Ella alzó la cabeza.

—Siempre deseé ir a China, pero ahora no puedo por ser americana.

—Sí, yo estuve allí en más de una ocasión. Mi abuelo, al que enviaron los británicos con una nota para la vieja emperatriz Tsu Hsi, fue el primero de nuestra familia que visitó China. Pero yo estuve allí dos veces con Sadar Patel, en los días en que él y el primer ministro intentaban mantener relaciones cordiales con los comunistas chinos.

Fue antes de que los chinos se apoderasen del Tibet, por supuesto. El primer ministro casi no podía creer que hicieran una cosa semejante, y fue de los que más se resistieron a aceptar los hechos. Supongo que fue para él una compensación aceptar al Dalai Lama como exiliado.

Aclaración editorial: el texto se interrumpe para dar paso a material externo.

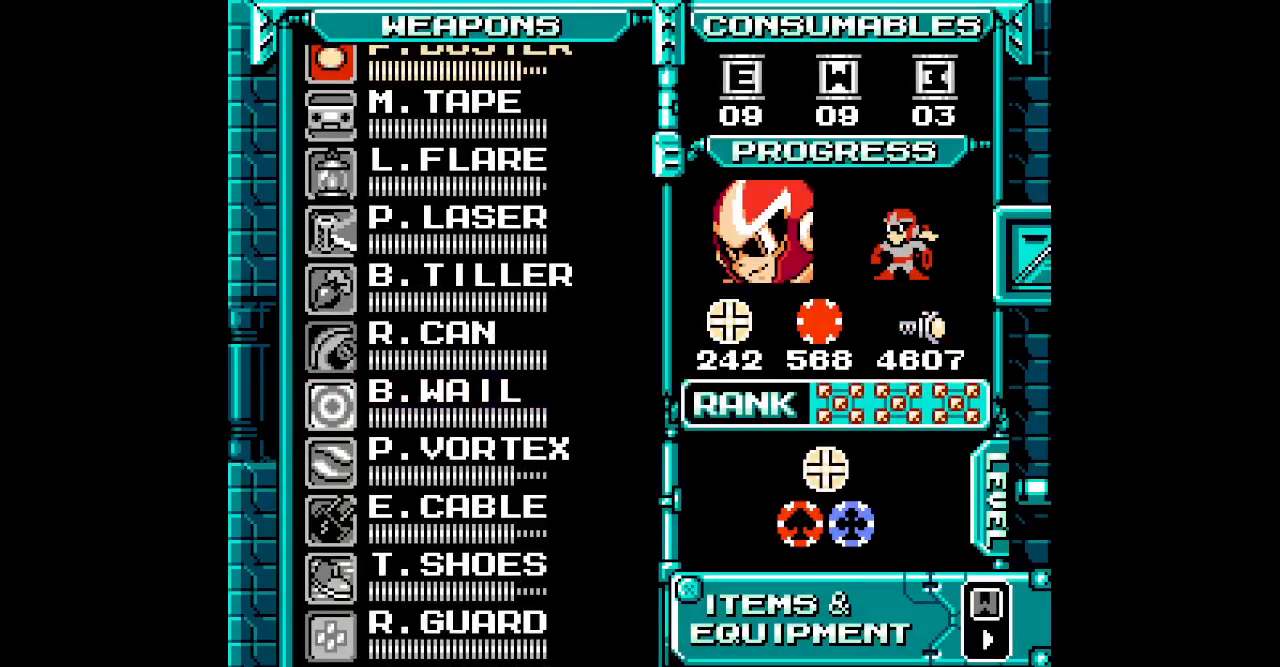
Gameplay with a controller (Xbox layout); each line is a JSON object with the inputs held at the frame after it. "events" lists button and stick changes between this image and that frame as [ms after this image, input, new state], when the widget could be followed in between. Not read: HOME L2 L3 R2 R3.
{"buttons": [], "events": [[167, "SELECT", "down"], [283, "SELECT", "up"], [300, "DPAD_UP", "down"], [383, "DPAD_UP", "up"]]}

Frunció el ceño pensativo durante unos momentos, y luego golpeó la mesa con la palma de la mano.

—¡Bien! Todo eso es agua pasada. ¡Con qué rapidez el presente se convierte en pasado! Y hablando nuevamente de mi hijo… no sé qué hacer. Sería inútil buscarle, de eso estoy seguro, y sin embargo, tengo que aplacar a mi esposa, no, consolarla es la palabra. Quiero consolarla, agradarla de algún modo, al menos. Aunque, desde luego, está muerto. Lo sé muy bien.

—Creo que deberías ir —dijo ella—. Creo que tienes el deber de confortarla de la forma que sea.

Se miraron. Los ojos de Brooke no cedieron ante su oscura y penetrante mirada.

—No sé por qué, pero tengo la impresión de que te conozco desde hace mucho tiempo —dijo Jagat al fin.

—Ni yo tampoco, pero tengo la misma impresión que tú.

Jagat se levantó, caminó hasta la balaustrada de la terraza y miró a través del lago el palacio de sus antepasados. La bandera de su clan ondeaba en la torre más alta, temblando y agitándose al seco viento del desierto.

—Tengo prohibido que icen esa bandera, pero mi gente insiste en tenerla ahí. Les he dicho que ya no tengo derecho a una bandera real.

—Pero ellos necesitan igualmente creer en ti —dijo ella.

—Eres muy intuitiva.

El silencio fue largo entre los dos, y rico en pensamientos no hablados. Al fin, él se volvió hacia ella de forma algo abrupta.

—¡Así que debo iniciar una búsqueda sin fruto!

—¿No lo crees así?

—Sí… aunque no sea por otra razón que el que no tendré paz hasta que lo haga. Ella no se quejará, ni me presionará más, pero se irá consumiendo lentamente. Eso es lo que me dijo anoche el padre Francis Paul cuando Moti nos dejó solos a medianoche. Él no es mi padre confesor, como podrás comprender, yo no me confieso con nadie, pero percibe en ella cosas que… bueno, afortunadamente para él, es un sacerdote y no un hombre…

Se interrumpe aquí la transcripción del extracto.